▶ Records provided:

----

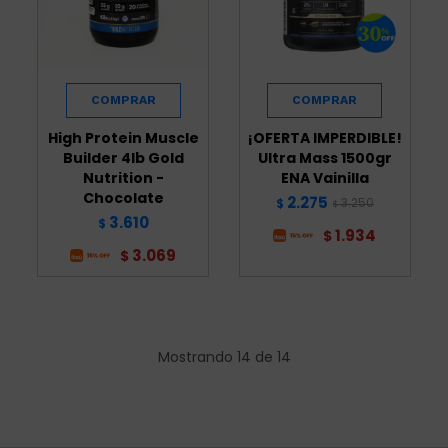
High Protein Muscle
¡OFERTA IMPERDIBLE!
Builder 4lb Gold
Ultra Mass 1500gr
Nutrition -
ENA Vainilla
Chocolate
2.275
3.250
$
$
3.610
$
1.934
$
3.069
$
Mostrando
14
de
14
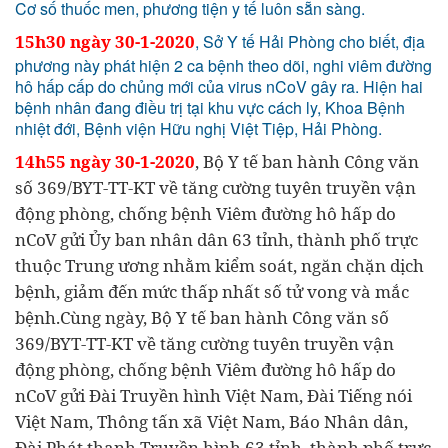
Cơ số thuốc men, phương tiện y tế luôn sẵn sàng.
15h30 ngày 30-1-2020
, Sở Y tế Hải Phòng cho biết, địa
phương này phát hiện 2 ca bệnh theo dõi, nghi viêm đường
hô hấp cấp do chủng mới của virus nCoV gây ra. Hiện hai
bệnh nhân đang điều trị tại khu vực cách ly, Khoa Bệnh
nhiệt đới, Bệnh viện Hữu nghị Việt Tiệp, Hải Phòng.
14h55 ngày 30-1-2020
, Bộ Y tế ban hành Công văn
số 369/BYT-TT-KT về tăng cường tuyên truyền vận
động phòng, chống bệnh Viêm đường hô hấp do
nCoV gửi Ủy ban nhân dân 63 tỉnh, thành phố trực
thuộc Trung ương nhằm kiểm soát, ngăn chặn dịch
bệnh, giảm đến mức thấp nhất số tử vong và mắc
bệnh.Cùng ngày, Bộ Y tế ban hành Công văn số
369/BYT-TT-KT về tăng cường tuyên truyền vận
động phòng, chống bệnh Viêm đường hô hấp do
nCoV gửi Đài Truyền hình Việt Nam, Đài Tiếng nói
Việt Nam, Thông tấn xã Việt Nam, Báo Nhân dân,
Đài Phát thanh Truyền hình 63 tỉnh, thành phố trực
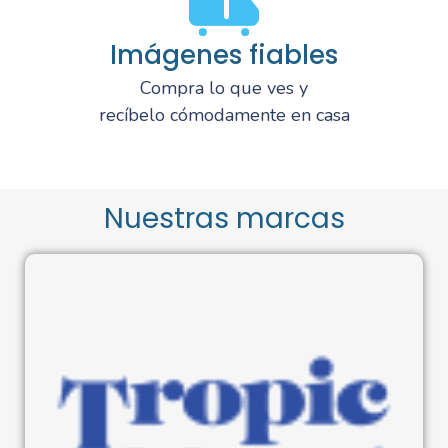
Imágenes fiables
Compra lo que ves y
recíbelo cómodamente en casa
Nuestras marcas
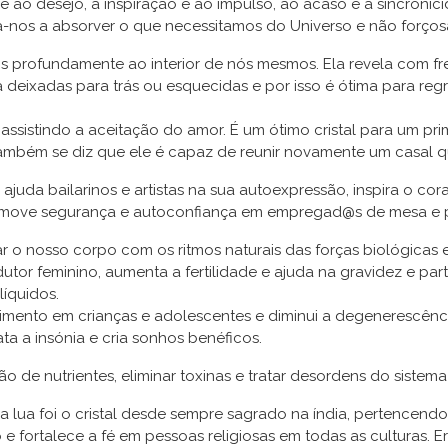
 ao desejo, à inspiração e ao impulso, ao acaso e à sincronic
a-nos a absorver o que necessitamos do Universo e não forç
s profundamente ao interior de nós mesmos. Ela revela com f
 deixadas para trás ou esquecidas e por isso é ótima para reg
 assistindo a aceitação do amor. É um ótimo cristal para um 
Também se diz que ele é capaz de reunir novamente um casal
 ajuda bailarinos e artistas na sua autoexpressão, inspira o c
Promove segurança e autoconfiança em empregad@s de mesa e p
har o nosso corpo com os ritmos naturais das forças biológicas e 
tor feminino, aumenta a fertilidade e ajuda na gravidez e parto
líquidos.
mento em crianças e adolescentes e diminui a degenerescênc
ta a insónia e cria sonhos benéficos.
de nutrientes, eliminar toxinas e tratar desordens do sistema d
a da lua foi o cristal desde sempre sagrado na índia, pertence
 fortalece a fé em pessoas religiosas em todas as culturas. E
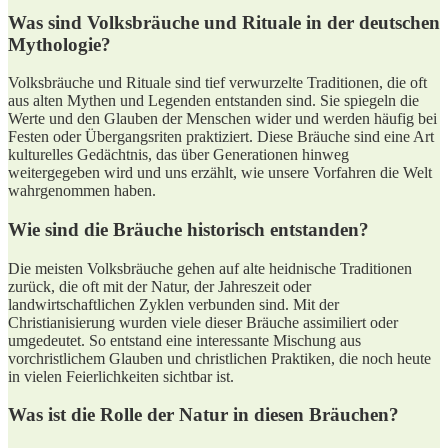
Was sind Volksbräuche und Rituale⁢ in der⁢ deutschen
Mythologie?
Volksbräuche und Rituale ⁤sind tief verwurzelte Traditionen, die oft
aus alten Mythen und Legenden entstanden sind. Sie spiegeln die‍
Werte und ⁤den ‍Glauben der Menschen ⁣wider und werden ⁣häufig bei​
Festen oder ⁢Übergangsriten praktiziert. Diese Bräuche sind ⁣eine Art
kulturelles Gedächtnis, das⁢ über Generationen hinweg
weitergegeben wird und uns erzählt, wie unsere Vorfahren die Welt
wahrgenommen haben.
Wie sind die Bräuche historisch entstanden?
Die meisten‌ Volksbräuche gehen auf alte heidnische Traditionen
zurück, die oft mit der Natur, der‍ Jahreszeit oder
‍landwirtschaftlichen ⁢Zyklen verbunden sind. Mit der
Christianisierung wurden viele dieser Bräuche assimiliert oder
⁢umgedeutet. So entstand eine interessante Mischung aus
vorchristlichem Glauben und christlichen Praktiken, die noch heute
in vielen Feierlichkeiten⁣ sichtbar ist.
Was ist die Rolle‌ der Natur in diesen Bräuchen?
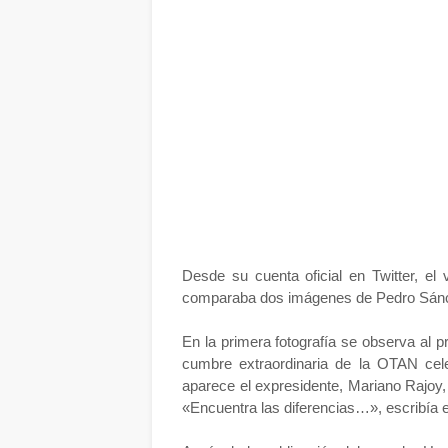
Desde su cuenta oficial en Twitter, el
comparaba dos imágenes de Pedro Sánc
En la primera fotografía se observa al 
cumbre extraordinaria de la OTAN cel
aparece el expresidente, Mariano Rajoy,
«Encuentra las diferencias…», escribía el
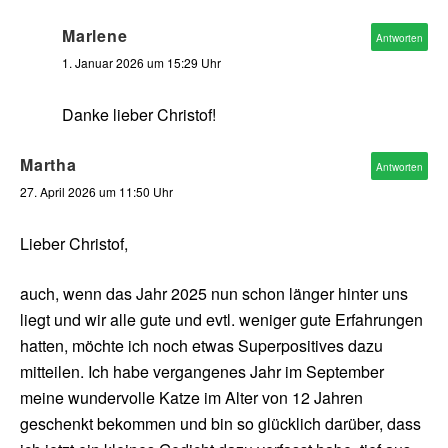
Marlene
Antworten
1. Januar 2026 um 15:29 Uhr
Danke lieber Christof!
Martha
Antworten
27. April 2026 um 11:50 Uhr
Lieber Christof,
auch, wenn das Jahr 2025 nun schon länger hinter uns
liegt und wir alle gute und evtl. weniger gute Erfahrungen
hatten, möchte ich noch etwas Superpositives dazu
mitteilen. Ich habe vergangenes Jahr im September
meine wundervolle Katze im Alter von 12 Jahren
geschenkt bekommen und bin so glücklich darüber, dass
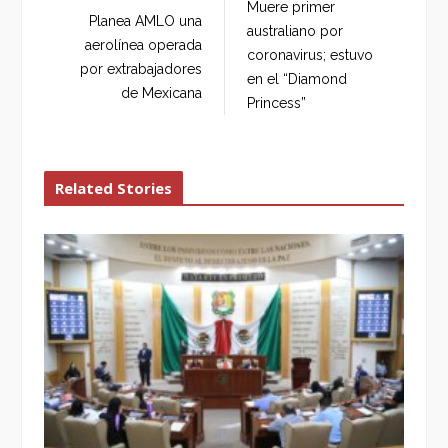
Muere primer
o
e
e
d
Planea AMLO una
australiano por
o
r
+
I
aerolínea operada
coronavirus; estuvo
k
n
por extrabajadores
en el “Diamond
de Mexicana
Princess”
Related Stories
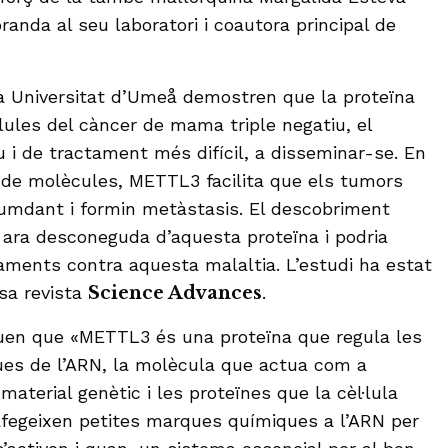
oranda al seu laboratori i coautora principal de
la Universitat d’Umeå demostren que la proteïna
lules del càncer de mama triple negatiu, el
 i de tractament més difícil, a disseminar-se. En
t de molècules, METTL3 facilita que els tumors
rcumdant i formin metàstasis. El descobriment
s ara desconeguda d’aquesta proteïna i podria
taments contra aquesta malaltia. L’estudi ha estat
osa revista
Science Advances
.
quen que «METTL3 és una proteïna que regula les
ues de l’ARN, la molècula que actua com a
material genètic i les proteïnes que la cèl·lula
s afegeixen petites marques químiques a l’ARN per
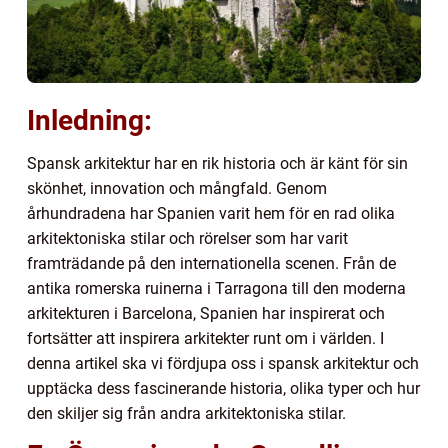
Inledning:
Spansk arkitektur har en rik historia och är känt för sin
skönhet, innovation och mångfald. Genom
århundradena har Spanien varit hem för en rad olika
arkitektoniska stilar och rörelser som har varit
framträdande på den internationella scenen. Från de
antika romerska ruinerna i Tarragona till den moderna
arkitekturen i Barcelona, Spanien har inspirerat och
fortsätter att inspirera arkitekter runt om i världen. I
denna artikel ska vi fördjupa oss i spansk arkitektur och
upptäcka dess fascinerande historia, olika typer och hur
den skiljer sig från andra arkitektoniska stilar.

----

Using the string "Rituale" as the search term, count the lines of the data above that hold it and report that number alone.

▶ Task response: 2